His work having conquered all differing topographical elements, in recent years Poluzzi’s oeuvre has moved more towards the stylish and sophisticated interiors of yacht design. His first project was the 36 metre Seawish and unsurprisingly in this field he cites John Bannenburg as an influence. Bannenburg (1929 – 2002), born in Australia, spent most of his working life in the UK and is oft considered as one of the founders of modern yacht design. Another big influence on Poluzzi’s marine work is the lesser known, but no less influential Giorgio Barilani. Barilani was described by the recently deceased Carlo Riva as “mano d’oro” (golden hand) and from 1957 he was engaged by Riva to design many of the details and fixtures of his boats synonymous with la dolce vita. Barilani in the 1970s was responsible for providing Riva with a new look in a new age of new materials such as fibreglass. His 42 foot Super America of 1972 and the St Tropez of 1976 perhaps being his masterpeices.
It is these masterpieces combining classic design with new interpretations that can be seen echoing in the work of Poluzzi. As he himself says, “The beauty and elegance of a design are not linked to a moment or a fashion, but to the harmony of its lines.”

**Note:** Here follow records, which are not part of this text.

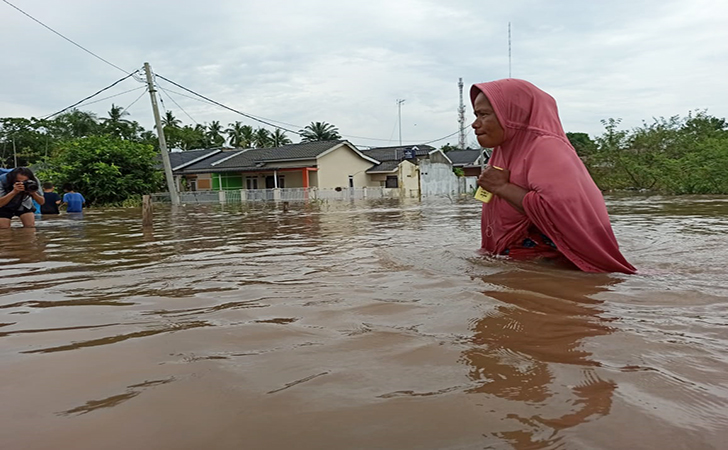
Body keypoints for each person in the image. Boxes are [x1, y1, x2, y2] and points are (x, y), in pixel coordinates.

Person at [471, 78, 635, 274]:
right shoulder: (503, 151)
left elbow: (561, 208)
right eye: (475, 115)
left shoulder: (546, 147)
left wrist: (502, 188)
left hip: (552, 267)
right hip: (517, 263)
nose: (475, 124)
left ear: (511, 114)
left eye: (483, 115)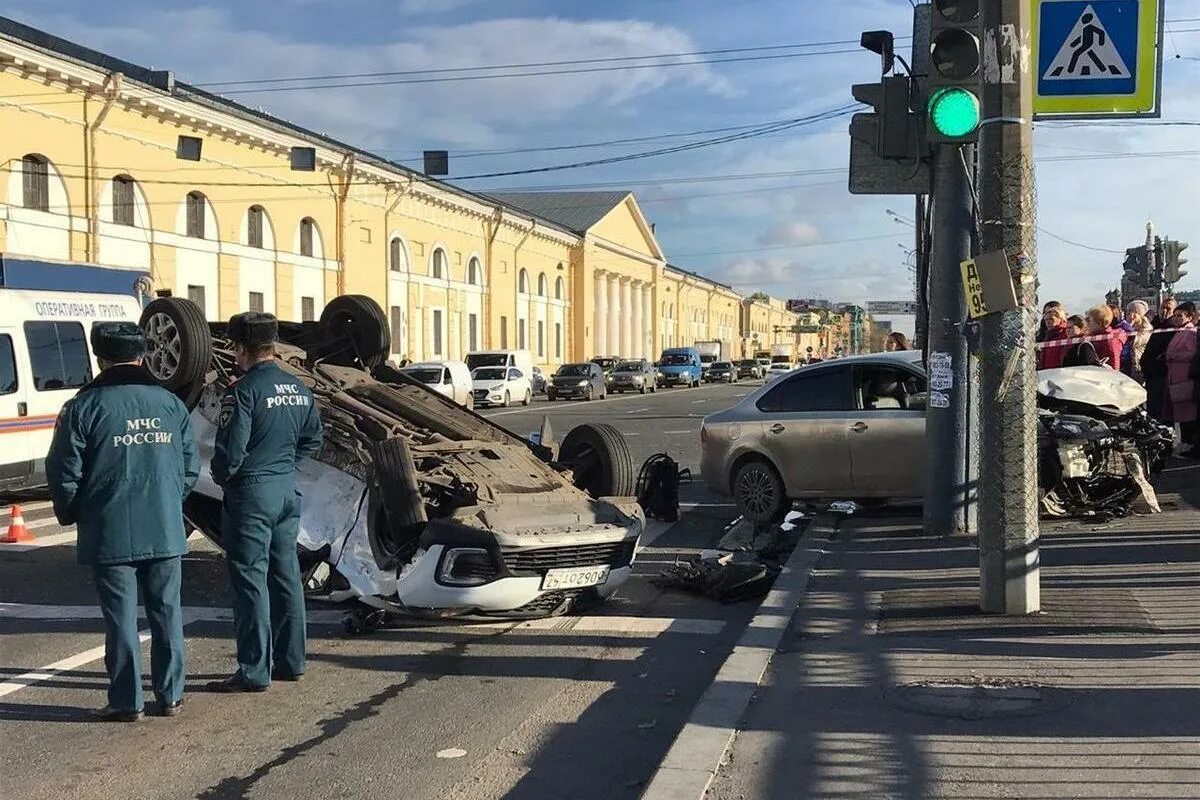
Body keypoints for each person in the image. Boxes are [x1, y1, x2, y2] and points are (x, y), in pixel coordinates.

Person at [45, 322, 198, 721]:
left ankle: (127, 701)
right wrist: (168, 500)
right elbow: (189, 467)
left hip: (109, 531)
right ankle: (171, 695)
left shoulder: (82, 407)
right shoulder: (170, 404)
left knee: (120, 619)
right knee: (168, 613)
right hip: (164, 528)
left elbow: (62, 471)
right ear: (143, 356)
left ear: (100, 359)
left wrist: (77, 512)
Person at [208, 312, 324, 693]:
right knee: (286, 575)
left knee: (250, 580)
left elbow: (229, 454)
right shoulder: (299, 389)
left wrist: (226, 478)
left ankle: (254, 669)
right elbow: (313, 440)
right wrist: (283, 465)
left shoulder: (241, 392)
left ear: (241, 349)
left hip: (251, 494)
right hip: (285, 489)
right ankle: (292, 662)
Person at [1165, 302, 1200, 456]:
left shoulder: (1191, 332)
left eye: (1180, 315)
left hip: (1185, 376)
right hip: (1175, 376)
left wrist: (1174, 356)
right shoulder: (1179, 331)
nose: (1177, 318)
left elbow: (1192, 353)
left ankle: (1190, 443)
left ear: (1190, 317)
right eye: (1176, 315)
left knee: (1189, 413)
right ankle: (1186, 443)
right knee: (1181, 413)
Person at [1122, 300, 1154, 384]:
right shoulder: (1133, 328)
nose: (1128, 315)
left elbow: (1136, 342)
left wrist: (1128, 328)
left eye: (1131, 312)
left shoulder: (1146, 329)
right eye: (1127, 312)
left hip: (1140, 369)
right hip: (1129, 368)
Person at [1085, 305, 1122, 370]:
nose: (1086, 323)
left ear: (1099, 323)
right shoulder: (1090, 337)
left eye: (1088, 320)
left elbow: (1114, 364)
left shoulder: (1110, 340)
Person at [1037, 304, 1071, 370]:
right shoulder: (1048, 335)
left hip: (1059, 373)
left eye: (1051, 319)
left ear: (1060, 319)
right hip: (1046, 372)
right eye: (1046, 320)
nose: (1048, 322)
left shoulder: (1066, 334)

And, so it is with his latest project, literally, just launched. One of Poluzzi’s precepts is to get to know his client well, “When I study a design, I like to know the client so that I can activate a transfer to understand his wishes.” For reasons of privacy we cannot name the owner or the vessel, but the task was to completely redesign the interior of a yacht on the Gold Coast which was being extended from 36 metres to 42 metres. After several meetings, the brief was established and work commenced on totally revamping the main deck saloon, along with the multifunctional Sky Lounge on the upper deck, useful for informal drinks, a little space for the owner’s gym, and a mirror wall with its large hidden screen. Also completely renewed were the entire new owner’s night areas (organized and connected on two levels) with the main owner’s bedroom, including its Studio/Office and a corner with a pair of armchairs for relaxing reading; the family bedroom with new en-suite marble bathrooms. It was a totally renovated layout throughout with bespoke fittings, and cabinetry. All the original doors were redesigned and new lighting also installed. Last, but not least, new ceiling designs, with new fabrics and Alcantara leather panels, most notably in the Sky Lounge star shaped ceiling, were also established; this continued in the Saloon with a large new custom lampshade surrounded by LED spots recessed in a big timber circular frame, above the circular dining table. Other areas which were also restyled were the kitchen and four double guest rooms and bathrooms.
The final result, an interior that Messrs Bannenburg and Barilani would approve of, which showcases the new Australian owner’s Australian heritage, and of which Ivo Enrico Poluzzi can be proud.